Bonsai, as you know it is only 100 years old or so. Wire and metal tools revolutionized it at the turn of the 19th century. At about the same time, Japanese society opened up to allow common people to practice the hobby that had once been the privilege of only the upper classes. It is not the thousand year old practice many believe it to be. Before the wire and metal tool revolution, bonsai were mostly just potted plants that had no real form imposed on them. To our modern eye, they were pretty ugly. To western eyes back then they were grotesque and that idea crept into just about every western description of them--including the text you have quoted. It is tainted with the Western racism and bias of the time. Should be mentioned that that racism was also present among Asian nations as well.
I grew up in rural Va. where all manner of "traditional" cures, medicine and the like were common. Some had some merit, most were Bullshit and/or fanciful tales. I understand wanting to keep a grasp on "old ways," but have no illusion about their assumed superiority.

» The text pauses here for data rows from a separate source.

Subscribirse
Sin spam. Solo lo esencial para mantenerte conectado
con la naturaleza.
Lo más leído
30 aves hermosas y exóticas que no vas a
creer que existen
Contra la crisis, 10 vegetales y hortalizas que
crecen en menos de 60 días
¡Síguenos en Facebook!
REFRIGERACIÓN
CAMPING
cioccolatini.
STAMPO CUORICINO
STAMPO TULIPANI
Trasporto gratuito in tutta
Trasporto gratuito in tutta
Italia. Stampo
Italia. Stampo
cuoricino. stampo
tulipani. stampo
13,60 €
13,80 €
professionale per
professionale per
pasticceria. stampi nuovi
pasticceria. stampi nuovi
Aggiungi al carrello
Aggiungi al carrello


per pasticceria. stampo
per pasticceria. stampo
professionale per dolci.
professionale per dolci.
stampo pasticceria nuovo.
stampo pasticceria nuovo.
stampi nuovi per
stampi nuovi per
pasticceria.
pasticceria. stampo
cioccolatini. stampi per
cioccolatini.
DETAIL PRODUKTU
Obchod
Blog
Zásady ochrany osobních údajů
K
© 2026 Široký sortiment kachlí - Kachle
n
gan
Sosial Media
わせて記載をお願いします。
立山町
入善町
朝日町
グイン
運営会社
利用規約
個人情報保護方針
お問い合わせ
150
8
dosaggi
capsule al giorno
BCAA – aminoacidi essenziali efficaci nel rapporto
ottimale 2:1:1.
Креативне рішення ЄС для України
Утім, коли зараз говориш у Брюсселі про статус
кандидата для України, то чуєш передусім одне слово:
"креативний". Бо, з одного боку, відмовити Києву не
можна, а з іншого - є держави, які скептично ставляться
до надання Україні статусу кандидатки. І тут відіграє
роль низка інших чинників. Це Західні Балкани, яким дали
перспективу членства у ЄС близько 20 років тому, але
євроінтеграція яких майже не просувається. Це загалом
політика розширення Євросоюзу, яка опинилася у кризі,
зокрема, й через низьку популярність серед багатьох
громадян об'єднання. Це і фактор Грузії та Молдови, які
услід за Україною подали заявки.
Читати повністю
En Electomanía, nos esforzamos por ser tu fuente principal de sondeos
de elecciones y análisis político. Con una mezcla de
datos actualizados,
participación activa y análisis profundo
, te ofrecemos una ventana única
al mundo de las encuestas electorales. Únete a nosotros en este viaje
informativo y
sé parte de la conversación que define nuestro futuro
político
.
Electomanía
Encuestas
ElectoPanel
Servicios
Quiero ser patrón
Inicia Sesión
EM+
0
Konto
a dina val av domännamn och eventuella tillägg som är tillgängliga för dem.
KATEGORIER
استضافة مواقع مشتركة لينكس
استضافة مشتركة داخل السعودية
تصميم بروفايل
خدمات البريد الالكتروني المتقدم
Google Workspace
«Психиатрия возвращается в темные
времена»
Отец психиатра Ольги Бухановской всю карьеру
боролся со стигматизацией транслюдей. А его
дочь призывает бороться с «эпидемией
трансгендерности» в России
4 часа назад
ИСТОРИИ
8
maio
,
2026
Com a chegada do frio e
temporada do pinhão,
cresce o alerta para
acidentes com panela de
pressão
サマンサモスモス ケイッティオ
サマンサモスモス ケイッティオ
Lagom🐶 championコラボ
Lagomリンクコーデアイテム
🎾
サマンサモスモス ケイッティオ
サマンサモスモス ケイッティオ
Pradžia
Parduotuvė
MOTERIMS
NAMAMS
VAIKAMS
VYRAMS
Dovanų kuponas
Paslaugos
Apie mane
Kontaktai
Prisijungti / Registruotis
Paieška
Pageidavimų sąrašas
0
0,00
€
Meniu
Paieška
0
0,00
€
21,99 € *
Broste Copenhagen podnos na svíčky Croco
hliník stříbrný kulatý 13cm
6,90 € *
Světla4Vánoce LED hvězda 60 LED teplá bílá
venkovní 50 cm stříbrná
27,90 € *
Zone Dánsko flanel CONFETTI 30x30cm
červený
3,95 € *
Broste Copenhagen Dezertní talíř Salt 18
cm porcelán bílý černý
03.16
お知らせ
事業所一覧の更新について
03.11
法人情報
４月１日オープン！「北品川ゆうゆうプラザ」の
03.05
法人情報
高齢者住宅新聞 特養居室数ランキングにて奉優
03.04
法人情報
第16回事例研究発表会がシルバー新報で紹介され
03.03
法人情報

FWIW, I am a "traditional" bowhunter. I use a recurve, single string "stick" bow that is vastly inferior in power and efficiency to modern compound bows with pulley systems and precision sights--forget comparing it to the ever-efficient rifle or shotgun.... If I shoot a deer with my bow, it will mostly likely then entail hours of tracking to find the animal. A modern compound bow is vastly more effiencient. It can probably kill the animal in a much, much shorter time, requiring less pain on the animal's part and less tracking on the hunter's part.
I understand the drawbacks, but I choose because I WANT the disadvantage because I enjoy the challenge. Old doesn't make it better. The modern bow was constructed from the knowledge gained from, literally, tens of thousands of year of hunting history with the technology.